Mixed media on canvas, 50 x 60 cm.


  • Los personajes de Bejarano, en el entorno en que son colocados, son dueños de un silencio que busca comprender el hilo secreto de sus vidas puestas al límite, de manera que puedan dejar de ser pasivos actores de un destino y convertirse en  amos de las riendas de sus propias vidas.

[…] In the work of Agustín Bejarano, men and places converge in the infiniteness of nature that is more symbolic than naturalist and in addition vast, plentiful in its luminous effects or in the densities of its darkness. The act of silence is the rite, and the universe, its landscape. Its copulation makes everything overflow, annulling the emptiness and the mind of those who remain silent. It becomes a window between the outside and the inside. At that very moment, the inner beast that one time has possessed us is defeated […]. 1

[…] The landscape has always been a complementary resource in the work of Agustín Bejarano. Ha has reinserted it at his convenience in his work, like he did with some codes and imageries of universal painting from the Renaissance to our days. It is the logical behavior of a daring re-contextual artist, of a clear exponent of that “American-born postmodernism” that some erroneously assure is in deep slump. However, it is not a conventional assimilation process in which exclusive experiences such as contemplation, ecstasies and the flight are reproduced, but of a reinsertion of the landscape destined to favor the consolidation of a symbol of the circumstantial, the crediting of a supplementary reference to what is permanent or circumstantial.
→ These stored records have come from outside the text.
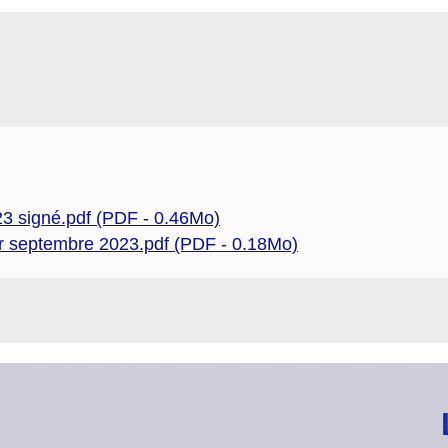
3 signé.pdf (PDF - 0.46Mo)
eptembre 2023.pdf (PDF - 0.18Mo)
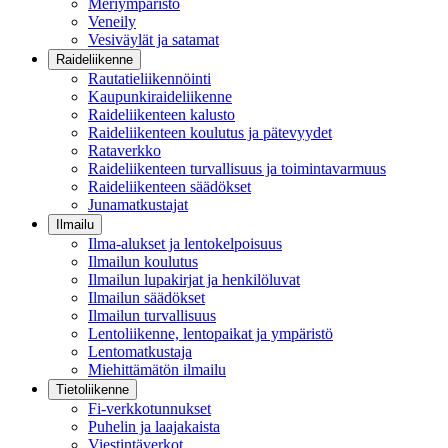
Meriympäristö
Veneily
Vesiväylät ja satamat
Raideliikenne
Rautatieliikennöinti
Kaupunkiraideliikenne
Raideliikenteen kalusto
Raideliikenteen koulutus ja pätevyydet
Rataverkko
Raideliikenteen turvallisuus ja toimintavarmuus
Raideliikenteen säädökset
Junamatkustajat
Ilmailu
Ilma-alukset ja lentokelpoisuus
Ilmailun koulutus
Ilmailun lupakirjat ja henkilöluvat
Ilmailun säädökset
Ilmailun turvallisuus
Lentoliikenne, lentopaikat ja ympäristö
Lentomatkustaja
Miehittämätön ilmailu
Tietoliikenne
Fi-verkkotunnukset
Puhelin ja laajakaista
Viestintäverkot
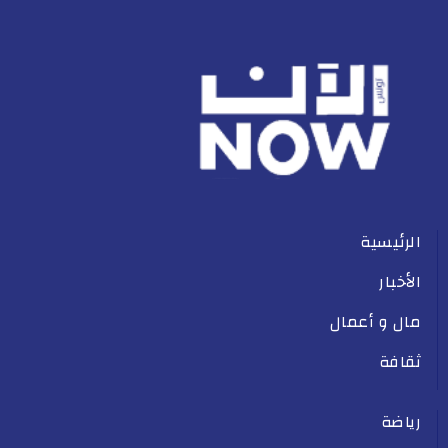
الرئيسية
الأخبار
مال و أعمال
ثقافة
رياضة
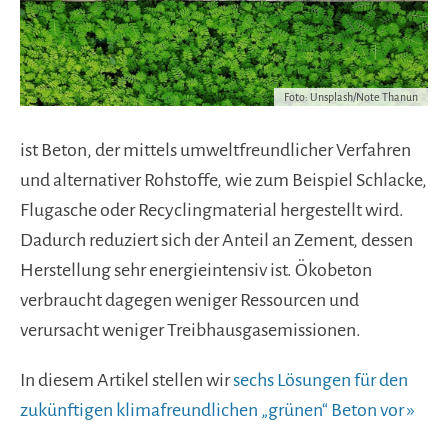
Foto: Unsplash/Note Thanun
ist Beton, der mittels umweltfreundlicher Verfahren
und alternativer Rohstoffe, wie zum Beispiel Schlacke,
Flugasche oder Recyclingmaterial hergestellt wird.
Dadurch reduziert sich der Anteil an Zement, dessen
Herstellung sehr energieintensiv ist. Ökobeton
verbraucht dagegen weniger Ressourcen und
verursacht weniger Treibhausgasemissionen.
In diesem Artikel stellen wir
sechs Lösungen für den
zukünftigen klimafreundlichen „grünen“ Beton vor »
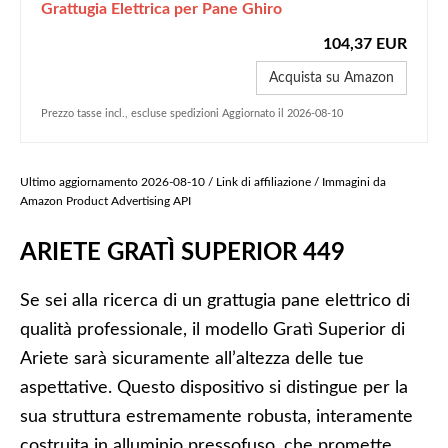
Grattugia Elettrica per Pane Ghiro
104,37 EUR
Acquista su Amazon
Prezzo tasse incl., escluse spedizioni Aggiornato il 2026-08-10
Ultimo aggiornamento 2026-08-10 / Link di affiliazione / Immagini da
Amazon Product Advertising API
ARIETE GRATÌ SUPERIOR 449
Se sei alla ricerca di un grattugia pane elettrico di
qualità professionale, il modello Gratì Superior di
Ariete sarà sicuramente all’altezza delle tue
aspettative. Questo dispositivo si distingue per la
sua struttura estremamente robusta, interamente
costruita in alluminio pressofuso, che promette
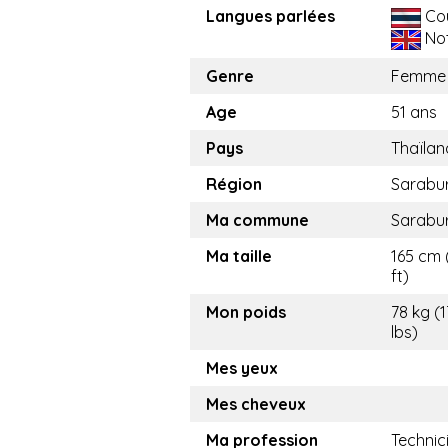
Langues parlées
Co
Not
Genre
Femme
Age
51 ans
Pays
Thaïlan
Région
Sarabur
Ma commune
Sarabur
Ma taille
165 cm 
ft)
Mon poids
78 kg (
lbs)
Mes yeux
Mes cheveux
Ma profession
Technic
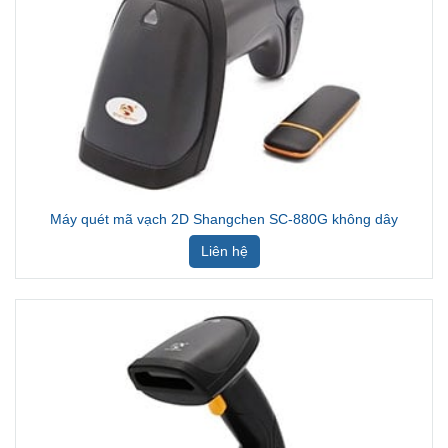
Máy quét mã vạch 2D Shangchen SC-880G không dây
Liên hệ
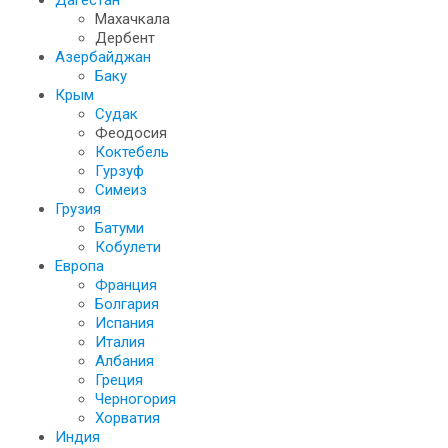
Дагестан
Махачкала
Дербент
Азербайджан
Баку
Крым
Судак
Феодосия
Коктебель
Гурзуф
Симеиз
Грузия
Батуми
Кобулети
Европа
Франция
Болгария
Испания
Италия
Албания
Греция
Черногория
Хорватия
Индия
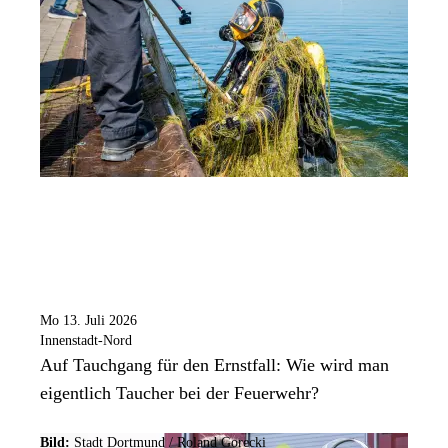
Mo 13. Juli 2026
Innenstadt-Nord
Auf Tauchgang für den Ernstfall: Wie wird man
eigentlich Taucher bei der Feuerwehr?
Bild:
Stadt Dortmund / Roland Gorecki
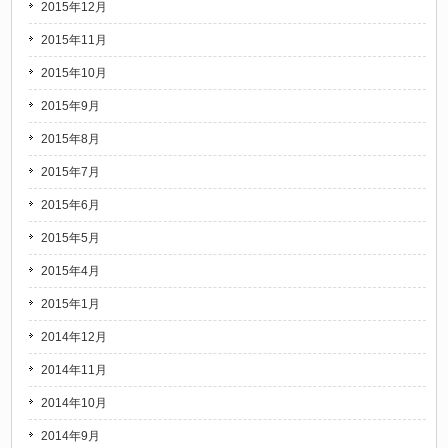
2015年12月
2015年11月
2015年10月
2015年9月
2015年8月
2015年7月
2015年6月
2015年5月
2015年4月
2015年1月
2014年12月
2014年11月
2014年10月
2014年9月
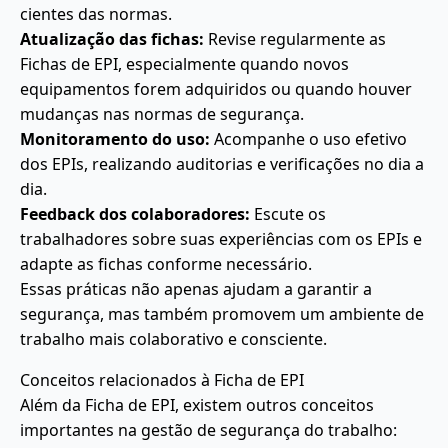
cientes das normas.
Atualização das fichas:
Revise regularmente as
Fichas de EPI, especialmente quando novos
equipamentos forem adquiridos ou quando houver
mudanças nas normas de segurança.
Monitoramento do uso:
Acompanhe o uso efetivo
dos EPIs, realizando auditorias e verificações no dia a
dia.
Feedback dos colaboradores:
Escute os
trabalhadores sobre suas experiências com os EPIs e
adapte as fichas conforme necessário.
Essas práticas não apenas ajudam a garantir a
segurança, mas também promovem um ambiente de
trabalho mais colaborativo e consciente.
Conceitos relacionados à Ficha de EPI
Além da Ficha de EPI, existem outros conceitos
importantes na gestão de segurança do trabalho:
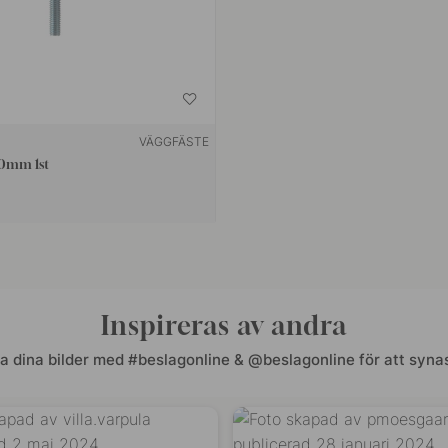
VÄGGFÄSTE
50mm 1st
Inspireras av andra
a dina bilder med #beslagonline & @beslagonline för att synas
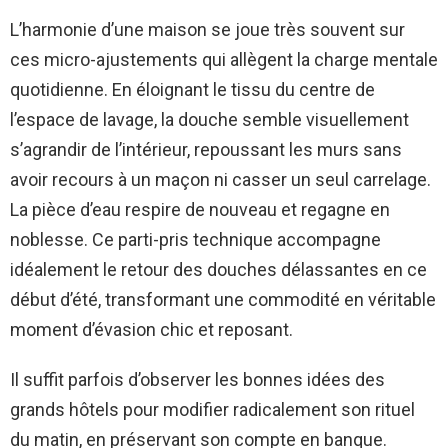
L’harmonie d’une maison se joue très souvent sur
ces micro-ajustements qui allègent la charge mentale
quotidienne. En éloignant le tissu du centre de
l’espace de lavage, la douche semble visuellement
s’agrandir de l’intérieur, repoussant les murs sans
avoir recours à un maçon ni casser un seul carrelage.
La pièce d’eau respire de nouveau et regagne en
noblesse. Ce parti-pris technique accompagne
idéalement le retour des douches délassantes en ce
début d’été, transformant une commodité en véritable
moment d’évasion chic et reposant.
Il suffit parfois d’observer les bonnes idées des
grands hôtels pour modifier radicalement son rituel
du matin, en préservant son compte en banque.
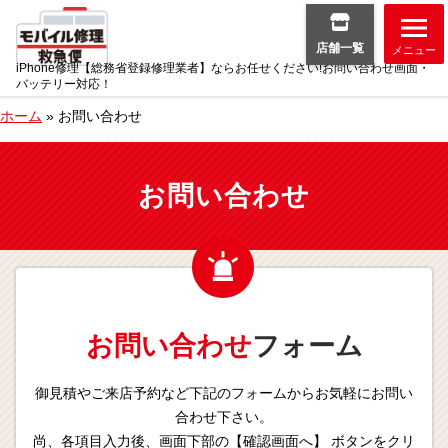
店舗一覧
メニュー
iPhone修理【総務省登録修理業者】ならお任せください!お問い合わせ画面・
バッテリー対応！
ホーム
»
お問い合わせ
お問い合わせ
お問い合わせ
フォーム
御見積やご来店予約など下記のフォームからお気軽にお問い
合わせ下さい。
尚、各項目入力後、画面下部の【確認画面へ】 ボタンをクリ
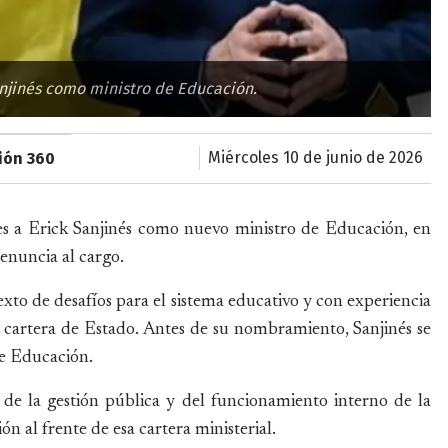
anjinés como ministro de Educación.
miércoles 10 de junio de 2026
ión 360
es a Erick Sanjinés como nuevo ministro de Educación, en
enuncia al cargo.
to de desafíos para el sistema educativo y con experiencia
la cartera de Estado. Antes de su nombramiento, Sanjinés se
e Educación.
de la gestión pública y del funcionamiento interno de la
ón al frente de esa cartera ministerial.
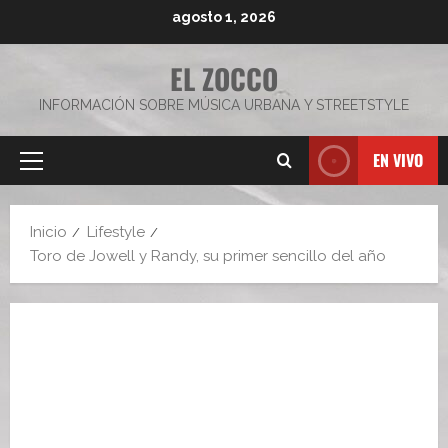
Saltar
agosto 1, 2026
al
contenido
EL ZOCCO
INFORMACIÓN SOBRE MÚSICA URBANA Y STREETSTYLE
EN VIVO
Menú
principal
Inicio
Lifestyle
Toro de Jowell y Randy, su primer sencillo del año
[…] The recurrence to the landscape is also associated to a philosophy of life and ideas –essential result of his philanthropic education and regional vocation–; a heritage in which the correspondence between man and his circumstances, whether urban or rural, are exalted and privileged; a correspondence that became outstanding since the very beginning of his career and which has done nothing but strengthen and add new arguments. A group of suggestive effects have emerged from the systematic exchange with the landscape genre, defining elements of his work that establish him within that principle of subordination to what is earthly. Among them stand out, because of their capacity of suggestion and scope of expression, the crackled effect as analogy of infertile land, a truly showy and unique resource that has always aroused great curiosity among the spectators […]. 2

 


1. Caridad Blanco, “Agustín Bejarano, The rain of days,” in Agustín Bejarano, Obras 1987 – 2000 (Havana: Artecubano Ediciones, 2006), 166.

2. David Mateo, “Evasion and permanence,” Landscape (Catalogue, Havana: Galería Habana, 2010).